Burkina Ainsi commence la transition démocratique « apaisée »

« Le Lieutenant-colonel Issac Zida a été retenu à l'unanimité pour conduire la période de transition ouverte après le départ du président Compaoré », selon un communiqué de l’armée. Le général Honoré Traoré qui prétendait aussi à diriger cette transition ayant reconnu la victoire de son frère d’armes.

Lieutenant-colonel Isaac Zida président par intérim du Burkina Faso Lieutenant-colonel Isaac Zida président par intérim du Burkina Faso.

Il y aura eu plus de peur que de mal finalement. A l’issue d’une rencontre entre les deux prétendants à la tête du pays le 1er novembre à Ouagadougou, le Lieutenant-colonel Isaac Zida a été choisi pour diriger la transition démocratique. Il reste à souhaiter qu’il privilégie le consensus et la concertation pour conduire la transition sans parti pris et dans la transparence vers la mise en place de nouvelles institutions de la République.

L’intérêt supérieur du pays et des Burkinabé a déjà prévalu au sein de l’armée. Il faudrait qu’il en soit ainsi au sein de la classe sociopolitique aussi. Né en 1965, le nouvel homme fort du Burkina était jusqu’à la démission de Blaise Compaoré, l’Adjoint à son Chef d’Etat-major particulier, à savoir le Général Gilbert Diendéré.

Mais l’opposition politique burkinabé ne l’entend pas de cette oreille. Elle qui rappelle que « La victoire issue de l’insurrection populaire appartient au peuple, et par conséquent la gestion de la transition lui appartient légitimement et ne saurait être en aucun cas confisquée par l’armée ».

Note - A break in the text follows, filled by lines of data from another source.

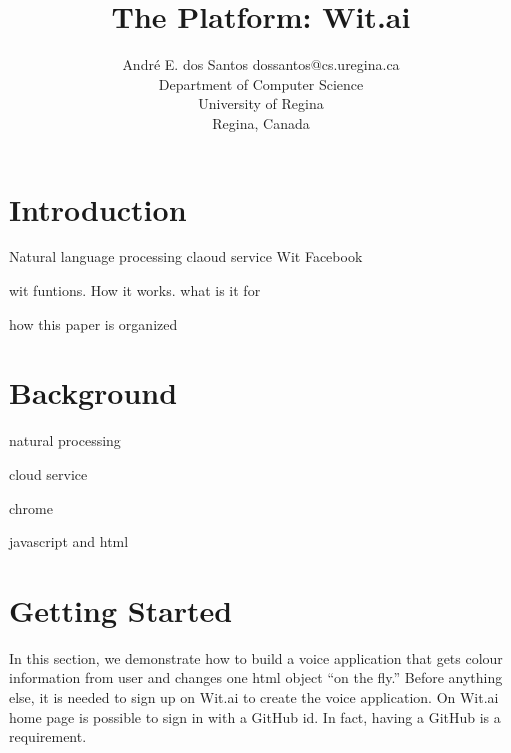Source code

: \documentclass[twoside,11pt]{article}
\begin{document}
\title{The Platform: Wit.ai}

\author{\name André E. dos Santos \email dossantos@cs.uregina.ca \\
\addr Department of Computer Science \\
University of Regina \\ 
Regina, Canada
}



\maketitle
\begin{abstract}%
\end{abstract}



\section{Introduction}
\label{sec:intro}

Natural language processing
claoud service
Wit
Facebook

wit funtions. How it works. what is it for

how this paper is organized


\section{Background}
\label{sec:back}

natural processing

cloud service

chrome

javascript and html

\section{Getting Started}
\label{sec:get}


In this section, we demonstrate how to build a voice application that gets colour information from user and changes one html object ``on the fly.''
Before anything else, it is needed to sign up on Wit.ai to create the voice application.
On Wit.ai home page is possible to sign in with a GitHub \cite{} id.
In fact, having a GitHub is a requirement.
\end{document}
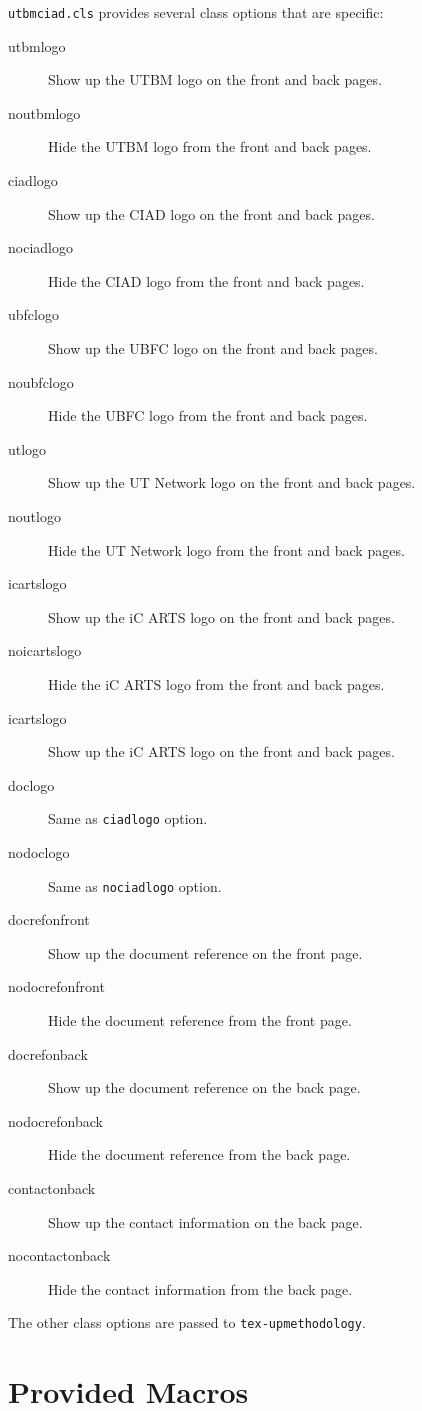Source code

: \documentclass[article]{upmethodology-document}
\begin{document}
\texttt{utbmciad.cls} provides several class options that are specific:
\begin{description}
\item[utbmlogo] Show up the UTBM logo on the front and back pages.
\item[noutbmlogo] Hide the UTBM logo from the front and back pages.
\item[ciadlogo] Show up the CIAD logo on the front and back pages.
\item[nociadlogo] Hide the CIAD logo from the front and back pages.
\item[ubfclogo] Show up the UBFC logo on the front and back pages.
\item[noubfclogo] Hide the UBFC logo from the front and back pages.
\item[utlogo] Show up the UT Network logo on the front and back pages.
\item[noutlogo] Hide the UT Network logo from the front and back pages.
\item[icartslogo] Show up the iC ARTS logo on the front and back pages.
\item[noicartslogo] Hide the iC ARTS logo from the front and back pages.
\item[icartslogo] Show up the iC ARTS logo on the front and back pages.
\item[doclogo] Same as \texttt{ciadlogo} option.
\item[nodoclogo] Same as \texttt{nociadlogo} option.
\item[docrefonfront] Show up the document reference on the front page.
\item[nodocrefonfront] Hide the document reference from the front page.
\item[docrefonback] Show up the document reference on the back page.
\item[nodocrefonback] Hide the document reference from the back page.
\item[contactonback] Show up the contact information on the back page.
\item[nocontactonback] Hide the contact information from the back page.
\end{description}

The other class options are passed to \texttt{tex-upmethodology}.

\section{Provided Macros}
\end{document}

L’opposition burkinabé reçoit en outre reçu un soutien de l’Union africaine (UA) qui est sorti de son silence assourdissant de ces derniers jours pour déclarer : « Il nous semble important que les forces armées et de sécurité du Burkina se mettent à la disposition des autorités civiles, qui doivent conduire la transition, et agissent dans un esprit républicain. Nous pensons qu’une transition civile et consensuelle répondrait non seulement aux aspirations légitimes du peuple burkinabè aspiration au changement, aspiration à l’approfondissement de la démocratie, mais faciliterait aussi grandement la mobilisation de l’assistance internationale pour permettre une sortie de crise ».

Tout semble indiquer, en fin de compte, que la transition apaisée souhaitée n’est manifestement pas partie pour être tranquille. Face aux nombreux appels en faveur d’un retour à la Constitution suspendue, et par voie de conséquence à une transition « démocratique civile ». Et l’opposition et la société civile d’appeler à une grande manifestation le dimanche 2 novembre à Ouagadougou.